Os filhos não poupam a mãe, revelando com sinceridade a sensação de abandono que sentiram durante toda a vida, pois os compromissos de trabalho e a vida amorosa de Ingrid sempre a afastava. Pia é quem mais sofreu, pois quando Ingrid se mudou para a Itália para viver com o diretor Roberto Rossellini, ficou nos EUA morando com o pai.
Emocionantes, os relatos e as imagens revelam uma Ingrid determinada e, às vezes, frágil. A mulher que luta para continuar atuando, razão, segundo ela, de sua vida, enfrentando o preconceito da época e a mídia feroz, que não perdoava suas escolhas amorosas. Sobre o cinema, reservo um espaço neste post para um depoimento de Ingrid sobre o seu trabalho com Ingmar Bergman no filme Sonata de outono (1978). Duas lendas do cinema, atriz e diretor, em conflito e entendimento, buscando a essência da sétima arte.
“Quando minha filha toca piano, há um close em mim. A mãe observa a filha. A única coisa que eu tinha que fazer ela vê-la tocar. Depois de algumas tomadas Ingmar veio me dizer: ‘Sobre o que está pensando?’. Eu disse: ‘Estou pensando que a coitadinha da minha filha nunca soube tocar piano, não é mesmo? Escutei um pequeno erro. Mas tudo bem, ela está tocando. Ah, não está bom.’
“Ele disse: ‘Você está pensando errado. Ela não está nem ouvindo a filha tocar. Já sabe que a filha não é pianista. Ela só a observa e lembra de quando era menina, correndo pelo gramado de sua mãe feliz. Esperando o abraço da filha.’ Ele me fez pensar de uma maneira totalmente diferente. Isso é o que um bom diretor sabe fazer. Ele dá a você um pensamento para que possa projetá-lo.”
É um dos filmes mais pesados, difíceis de assistir de Bergman, mas, ao fim, dialoga com nossas angústias mais profundas. Jenny Isaksson (Liv Ullmann) é psiquiatra, seu caso atual é uma jovem com tendências suicidas que a agride verbalmente.
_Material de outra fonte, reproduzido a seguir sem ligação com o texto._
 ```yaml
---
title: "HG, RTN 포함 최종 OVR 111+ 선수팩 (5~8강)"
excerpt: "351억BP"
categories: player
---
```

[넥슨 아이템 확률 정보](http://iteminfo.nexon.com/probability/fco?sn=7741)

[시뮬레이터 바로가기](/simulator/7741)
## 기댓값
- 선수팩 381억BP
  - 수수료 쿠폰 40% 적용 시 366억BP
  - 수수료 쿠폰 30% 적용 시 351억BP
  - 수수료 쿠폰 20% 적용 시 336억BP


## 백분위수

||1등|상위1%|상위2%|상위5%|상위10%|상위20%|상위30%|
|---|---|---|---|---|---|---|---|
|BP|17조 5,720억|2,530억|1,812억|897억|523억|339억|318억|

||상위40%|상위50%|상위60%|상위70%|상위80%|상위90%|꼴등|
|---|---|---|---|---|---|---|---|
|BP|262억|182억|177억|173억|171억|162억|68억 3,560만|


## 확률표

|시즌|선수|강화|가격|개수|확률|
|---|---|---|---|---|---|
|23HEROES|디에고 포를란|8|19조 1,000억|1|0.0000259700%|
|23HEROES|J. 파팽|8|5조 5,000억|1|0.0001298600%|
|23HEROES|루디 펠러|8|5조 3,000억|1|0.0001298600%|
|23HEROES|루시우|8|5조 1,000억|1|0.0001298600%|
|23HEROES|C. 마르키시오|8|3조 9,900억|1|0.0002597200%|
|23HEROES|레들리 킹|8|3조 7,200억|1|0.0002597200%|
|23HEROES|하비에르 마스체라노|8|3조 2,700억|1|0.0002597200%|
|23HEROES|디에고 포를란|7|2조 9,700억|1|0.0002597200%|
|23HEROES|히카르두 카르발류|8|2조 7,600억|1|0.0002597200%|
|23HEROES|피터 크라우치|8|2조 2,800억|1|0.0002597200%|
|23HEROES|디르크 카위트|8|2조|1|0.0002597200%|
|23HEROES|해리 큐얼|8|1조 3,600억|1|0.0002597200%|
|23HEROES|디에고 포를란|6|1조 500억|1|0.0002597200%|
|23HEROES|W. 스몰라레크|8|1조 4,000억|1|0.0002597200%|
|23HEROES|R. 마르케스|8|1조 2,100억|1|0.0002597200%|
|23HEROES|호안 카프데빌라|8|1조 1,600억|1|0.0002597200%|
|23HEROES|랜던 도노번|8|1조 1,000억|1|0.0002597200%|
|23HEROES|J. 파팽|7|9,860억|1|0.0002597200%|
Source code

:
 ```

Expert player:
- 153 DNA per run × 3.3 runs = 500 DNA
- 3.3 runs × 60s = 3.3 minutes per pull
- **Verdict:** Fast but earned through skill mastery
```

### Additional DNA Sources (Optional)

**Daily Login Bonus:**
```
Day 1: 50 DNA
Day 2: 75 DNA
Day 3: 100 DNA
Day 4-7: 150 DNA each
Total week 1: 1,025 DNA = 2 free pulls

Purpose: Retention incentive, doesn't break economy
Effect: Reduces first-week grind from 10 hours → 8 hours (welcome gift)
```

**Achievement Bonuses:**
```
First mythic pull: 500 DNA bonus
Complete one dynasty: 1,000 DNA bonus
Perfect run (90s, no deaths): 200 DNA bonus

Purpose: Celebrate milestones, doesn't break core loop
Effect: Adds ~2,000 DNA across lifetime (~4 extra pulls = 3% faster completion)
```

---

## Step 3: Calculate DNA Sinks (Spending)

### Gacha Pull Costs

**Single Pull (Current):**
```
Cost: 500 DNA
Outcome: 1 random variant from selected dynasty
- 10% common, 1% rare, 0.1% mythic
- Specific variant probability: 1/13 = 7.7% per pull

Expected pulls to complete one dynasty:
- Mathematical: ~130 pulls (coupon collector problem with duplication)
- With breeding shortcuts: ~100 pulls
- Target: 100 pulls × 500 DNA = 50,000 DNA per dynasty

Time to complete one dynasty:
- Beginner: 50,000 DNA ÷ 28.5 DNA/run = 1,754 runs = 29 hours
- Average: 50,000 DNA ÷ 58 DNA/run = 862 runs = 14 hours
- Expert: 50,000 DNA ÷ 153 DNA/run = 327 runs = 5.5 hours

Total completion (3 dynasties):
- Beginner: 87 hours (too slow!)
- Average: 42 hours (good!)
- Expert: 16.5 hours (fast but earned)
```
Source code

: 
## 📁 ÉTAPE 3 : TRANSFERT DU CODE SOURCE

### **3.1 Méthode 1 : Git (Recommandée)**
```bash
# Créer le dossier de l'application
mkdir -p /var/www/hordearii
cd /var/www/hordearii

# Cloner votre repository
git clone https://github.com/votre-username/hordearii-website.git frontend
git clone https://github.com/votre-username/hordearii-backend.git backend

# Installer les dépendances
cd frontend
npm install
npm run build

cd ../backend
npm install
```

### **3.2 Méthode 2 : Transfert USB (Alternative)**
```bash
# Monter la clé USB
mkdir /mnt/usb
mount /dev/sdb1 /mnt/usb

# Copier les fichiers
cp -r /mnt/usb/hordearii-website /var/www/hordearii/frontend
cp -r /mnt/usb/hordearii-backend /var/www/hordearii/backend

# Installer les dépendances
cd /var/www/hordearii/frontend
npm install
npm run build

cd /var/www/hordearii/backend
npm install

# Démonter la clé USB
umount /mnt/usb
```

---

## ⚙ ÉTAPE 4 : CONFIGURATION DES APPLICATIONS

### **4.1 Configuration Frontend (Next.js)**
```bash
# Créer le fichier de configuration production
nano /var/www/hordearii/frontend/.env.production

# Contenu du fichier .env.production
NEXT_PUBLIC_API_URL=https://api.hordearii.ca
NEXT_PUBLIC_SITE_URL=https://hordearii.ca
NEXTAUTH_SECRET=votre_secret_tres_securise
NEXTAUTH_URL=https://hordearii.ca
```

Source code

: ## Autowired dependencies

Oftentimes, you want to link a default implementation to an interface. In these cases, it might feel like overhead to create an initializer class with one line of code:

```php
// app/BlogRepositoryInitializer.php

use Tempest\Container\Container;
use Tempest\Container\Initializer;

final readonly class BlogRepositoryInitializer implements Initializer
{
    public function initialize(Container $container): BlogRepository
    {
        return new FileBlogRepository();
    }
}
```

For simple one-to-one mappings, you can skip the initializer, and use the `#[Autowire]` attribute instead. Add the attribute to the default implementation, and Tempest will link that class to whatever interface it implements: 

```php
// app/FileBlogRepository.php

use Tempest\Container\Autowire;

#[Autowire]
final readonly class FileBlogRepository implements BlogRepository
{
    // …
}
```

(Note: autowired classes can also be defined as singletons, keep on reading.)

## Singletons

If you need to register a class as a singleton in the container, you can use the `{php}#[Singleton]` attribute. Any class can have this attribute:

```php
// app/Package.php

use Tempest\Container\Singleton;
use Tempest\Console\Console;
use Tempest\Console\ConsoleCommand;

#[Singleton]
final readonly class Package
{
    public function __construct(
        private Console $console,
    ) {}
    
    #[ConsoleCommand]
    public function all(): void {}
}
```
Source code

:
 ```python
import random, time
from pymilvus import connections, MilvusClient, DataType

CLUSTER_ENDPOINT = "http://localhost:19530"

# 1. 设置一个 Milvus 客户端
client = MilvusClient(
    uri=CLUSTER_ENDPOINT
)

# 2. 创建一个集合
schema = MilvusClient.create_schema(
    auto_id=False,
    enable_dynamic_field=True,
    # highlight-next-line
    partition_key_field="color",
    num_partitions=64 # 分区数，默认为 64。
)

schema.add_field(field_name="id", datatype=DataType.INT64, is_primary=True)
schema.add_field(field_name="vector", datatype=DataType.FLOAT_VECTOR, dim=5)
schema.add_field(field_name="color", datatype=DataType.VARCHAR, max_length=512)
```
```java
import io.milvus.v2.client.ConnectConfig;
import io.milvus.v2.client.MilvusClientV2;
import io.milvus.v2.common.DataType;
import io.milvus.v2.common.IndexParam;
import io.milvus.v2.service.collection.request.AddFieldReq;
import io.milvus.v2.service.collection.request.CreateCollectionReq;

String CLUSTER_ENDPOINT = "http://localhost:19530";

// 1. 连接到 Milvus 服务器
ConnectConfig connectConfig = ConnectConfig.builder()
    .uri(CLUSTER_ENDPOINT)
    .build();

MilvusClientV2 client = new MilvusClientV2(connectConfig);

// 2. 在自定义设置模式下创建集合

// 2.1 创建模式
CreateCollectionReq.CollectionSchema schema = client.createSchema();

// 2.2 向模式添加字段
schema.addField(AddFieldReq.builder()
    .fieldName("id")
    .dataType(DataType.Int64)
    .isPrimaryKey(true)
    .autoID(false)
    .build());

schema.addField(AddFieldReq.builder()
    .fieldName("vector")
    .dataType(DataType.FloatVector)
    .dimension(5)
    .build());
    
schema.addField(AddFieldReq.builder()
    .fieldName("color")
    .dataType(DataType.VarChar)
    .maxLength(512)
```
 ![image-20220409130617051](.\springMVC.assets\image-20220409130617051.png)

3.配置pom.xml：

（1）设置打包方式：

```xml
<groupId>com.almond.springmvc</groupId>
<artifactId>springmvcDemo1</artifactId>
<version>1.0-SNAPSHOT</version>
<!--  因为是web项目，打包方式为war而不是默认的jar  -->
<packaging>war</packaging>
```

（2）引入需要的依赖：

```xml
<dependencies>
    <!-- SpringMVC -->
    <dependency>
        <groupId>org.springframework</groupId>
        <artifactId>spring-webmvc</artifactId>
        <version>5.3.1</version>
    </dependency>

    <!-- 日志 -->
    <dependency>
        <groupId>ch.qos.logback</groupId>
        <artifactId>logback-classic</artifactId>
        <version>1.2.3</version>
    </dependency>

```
Jenny vai passar um tempo com os avós, na casa de sua infância, e tem visões noturnas com uma anciã, possivelmente sua falecida mãe. A rotina de Jenny é marcada por encontros com personagens que, assim como a médica, sofrem de perturbações.
Bergman filma tudo com uma câmera distante, quase documental. Na forte sequência em que Jenny é estuprada em um apartamento, o diretor posiciona a câmera fora do quarto, filmando pela porta aberta, deixando em quadro um homem em pé que assiste a tudo impossível e as pernas da médica que se debatem durante o ato.
A complexa intensidade da mente humana, muitas vezes reprimida, permeia toda a narrativa. Em pauta temas como a inutilidade do tratamento psiquiátrico, tentativas de se libertar através de ousadas incursões físicas, a mente que não acompanha a decrepitude do corpo, busca desesperada de salvação que leva à tentativas do ato extremo. Resta ao espectador assistir e se entregar às suas próprias e incompreensíveis angústias.
Face a Face (Face to face, Suécia, 1975), de Ingmar Bergman. Com Liv Ullmann, Erland Josephson, Aino Taube, Gunnar Bjornstrand.